Es fascinante cómo las cosas pasan al mismo momento y tienen efectos contrastantes según quién las vive. En el selecto club de cardenales (son 121 en el mundo solamente), unos se estrenan, como Joan Josep Omella, con la dulce ilusión de los comienzos. Y otros, como el cardinal George Pell, inician inexorablemente un descenso tortuoso hacia los infiernos. Porque aunque el cardinal Pell, acusado por la policía australiana de abusos sexuales a menores, pueda ampararse en la presunción de inocencia, y sea efectivamente inocente, la mancha ya es demasiado grande. La sombra de un error esconde toda la bondad de siglos. La reputación se juega en estos términos.

Los purpurados, con este rojo que simboliza derramar la sangre por fidelidad si hace falta, forman el círculo más próximo que ayuda al Papa en el gobierno de la Iglesia. Es vital que sean variados y de mentalidades diferentes. Hagamos números. De los 121 cardenales, que ya no son príncipes de la Iglesia (el papa Francisco detesta este título), 49 han sido creados por el Papa argentino. La mayoría todavía se concentran en Europa, pero Francisco ya ha cortado con esta tradición y se entretiene con el mapamundi: Laos, El Salvador, Suecia, Mali. No es la política de Benedicto XVI. ¡Quién les iba a decir a estos señores (conversos, obispos auxiliares, arzobispos de sedes perdidas por el mundo) que acabarían en el centro mundial del catolicismo como asesores del Papa! Estados Unidos e Italia todavía tienen un buen número de cardenales, y por lo tanto son un peso como electores en un futuro cónclave a tener muy en cuenta. No solo porque son muchos, sino porque se sienten desbancados. Y su reacción de "descartados" puede ser interesante en el momento de escoger un nuevo jefe para la Iglesia Católica.
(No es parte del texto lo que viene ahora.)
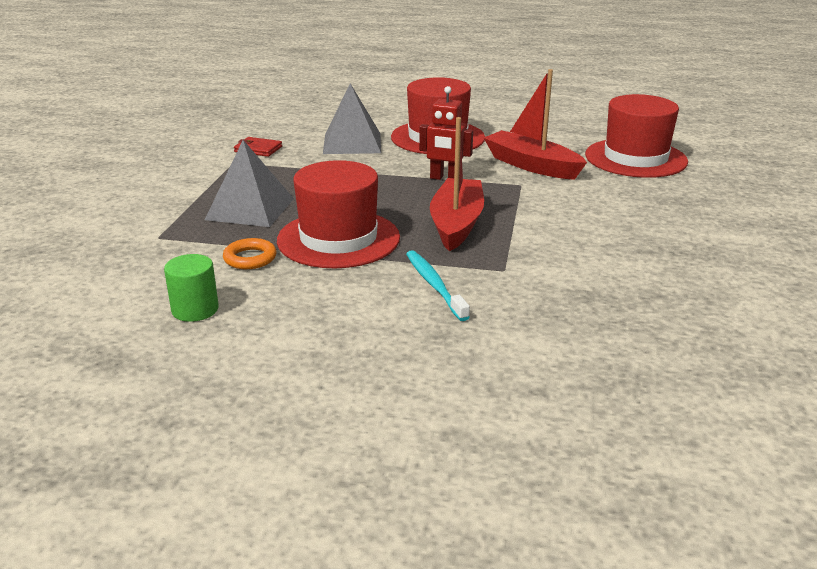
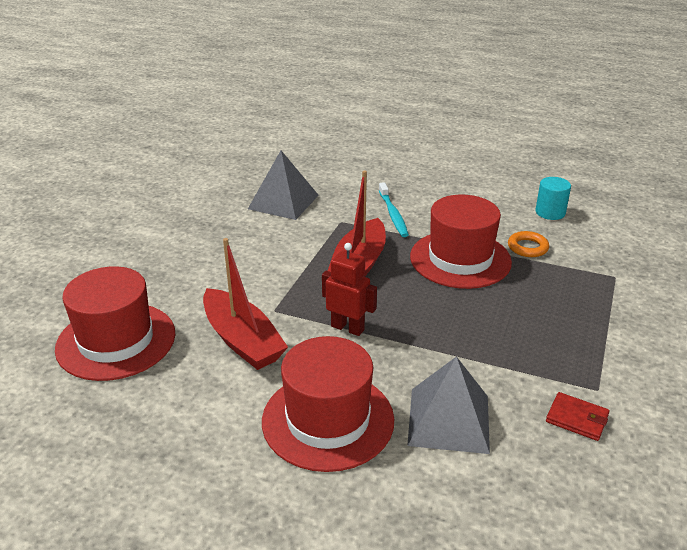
camera: 170 degrees left, 5 degrees up
(195, 309) = (550, 212): green cylinder -> turquoise cylinder
(250, 209) = (547, 303): grey pyramid -> grey pyramid (283, 202)

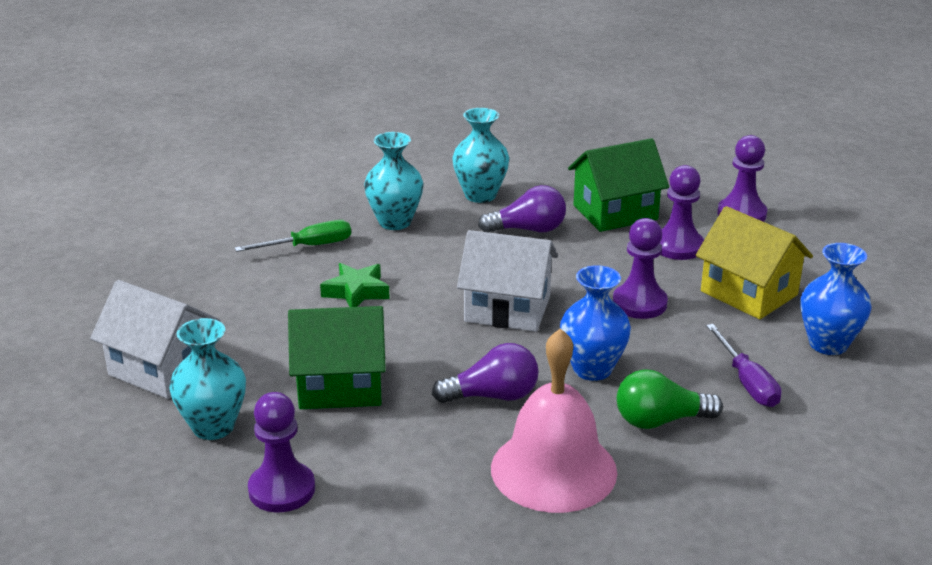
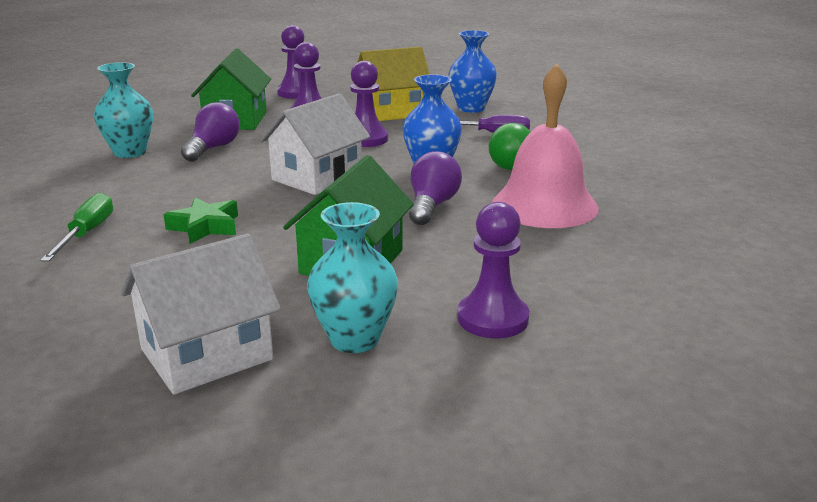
camera: 65 degrees left, 5 degrees down
(395, 222) = (112, 190): turquoise vase -> none

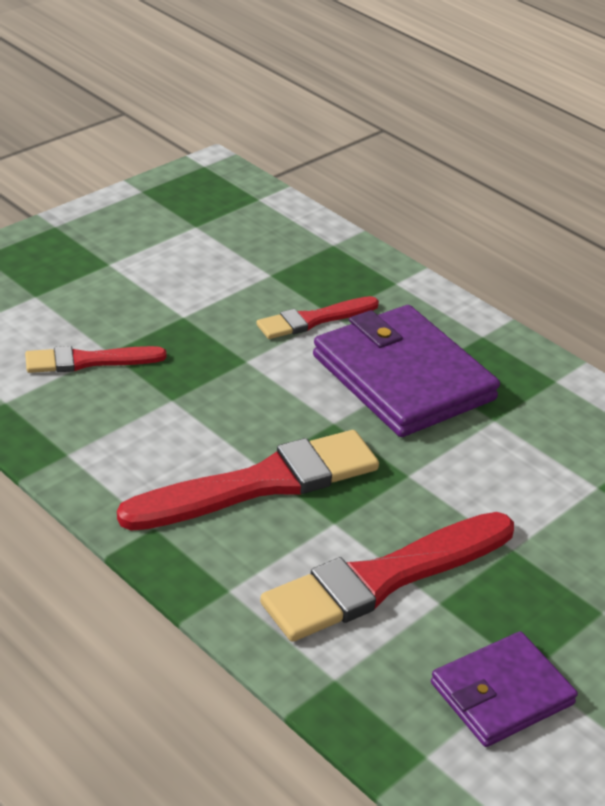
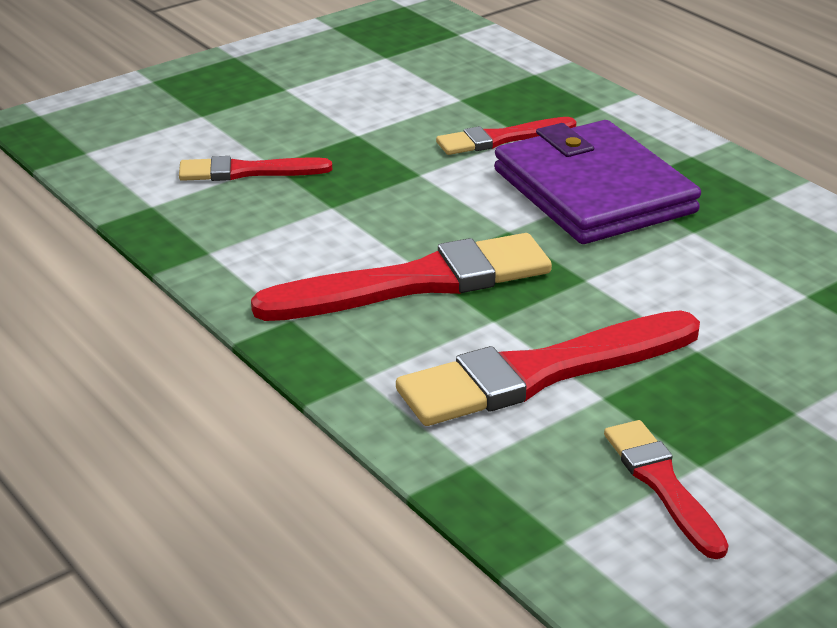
camera: 10 degrees right, 5 degrees down
(501, 693) = (662, 484): purple wallet -> red brush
Y en la quiniela papal también tenemos España, que aunque nos parezca importante, no tiene la fuerza de Italia, Brasil, Polonia, Filipinas o Estados Unidos, en mentalidad católica. No estoy en la cabeza privilegiada del Papa, pero sospecho que ha pesado mucho más que sabe qué pie calza Omella, ya que está amasado de su misma cuerda y huele a oveja, que no el hecho de que sea de Barcelona, una sede tradicionalmente destinada a tener cardenal. Sea como sea, ahora contamos con un tándem cardenalicio, Omella en activo y Martínez Sistach dejando paso pero conservando su papel, porque cardenal se es para siempre y cuando el Papa te llama, a Roma hay que acudir. Omella es papable, y este dato reviste especial interés, porque vivimos aires pascuales y sabemos que los caprichos del Espíritu Santo pueden ser muy graciosos. Nada hacía pensar que había llegado el momento de un papado latinoamericano y jesuita, y aquí tenemos al flamante Bergoglio, reinando desde la austeridad y la colegialidad.

Confieso que no he tenido que ver a Omella revestido de cardenal para imaginarlo como Papa. Ya hace tiempo que le veo la fisonomía papal. Pero soy periodista, no profeta. Mientras el miércoles pasado el "toda Barcelona católica" se hacía fotos con el nuevo cardenal en el Aula Pau VI, yo iba siguiendo el trayecto de otro cardenal, el imperturbable Bertone, que esperó pacientemente haciendo cola para saludar al nuevo cardenal Omella en el llamado "saluto di calore", el momento en que todo el mundo puede ir y decir "hola" a las nuevas incorporaciones. Bertone parecía haber salido un momento de la película The Young Pope. Me venía todo el recuerdo de los años en que como joven periodista lo seguía. Con Bertone de secretario de Estado todo era otra cosa, a la que sospecho que muchos no queremos volver. Omella lo acogió con un abrazo. Omella abraza a todo el mundo. Y está contento, porque sabe que no es un florero. El Papa no está creando cardenales porque toca, ni sigue ningún patrón ni protocolo. Está configurando la Iglesia que quiere, como Juan Pablo II lo hizo con todos aquellos obispos que a muchos no les parecieron el paradigma de la excelencia ni eran siempre la bondad personificada. Es así. Tener poder quiere decir sobre todo poder escoger. El mundo está muy herido. El Papa, en el consistorio de creación de cardenales, fue escueto pero directo: habló de refugiados, de esperanza, de cruz. Apuesta por los excluidos y urge a mejorar las condiciones de vida de los más vulnerables. La Iglesia no es eterna, pero ojalá dure ni que sea un instante largo esta nueva tónica evangélica. Para muchos es bueno y necesario, pero para las entrañas de la Iglesia, imprescindible.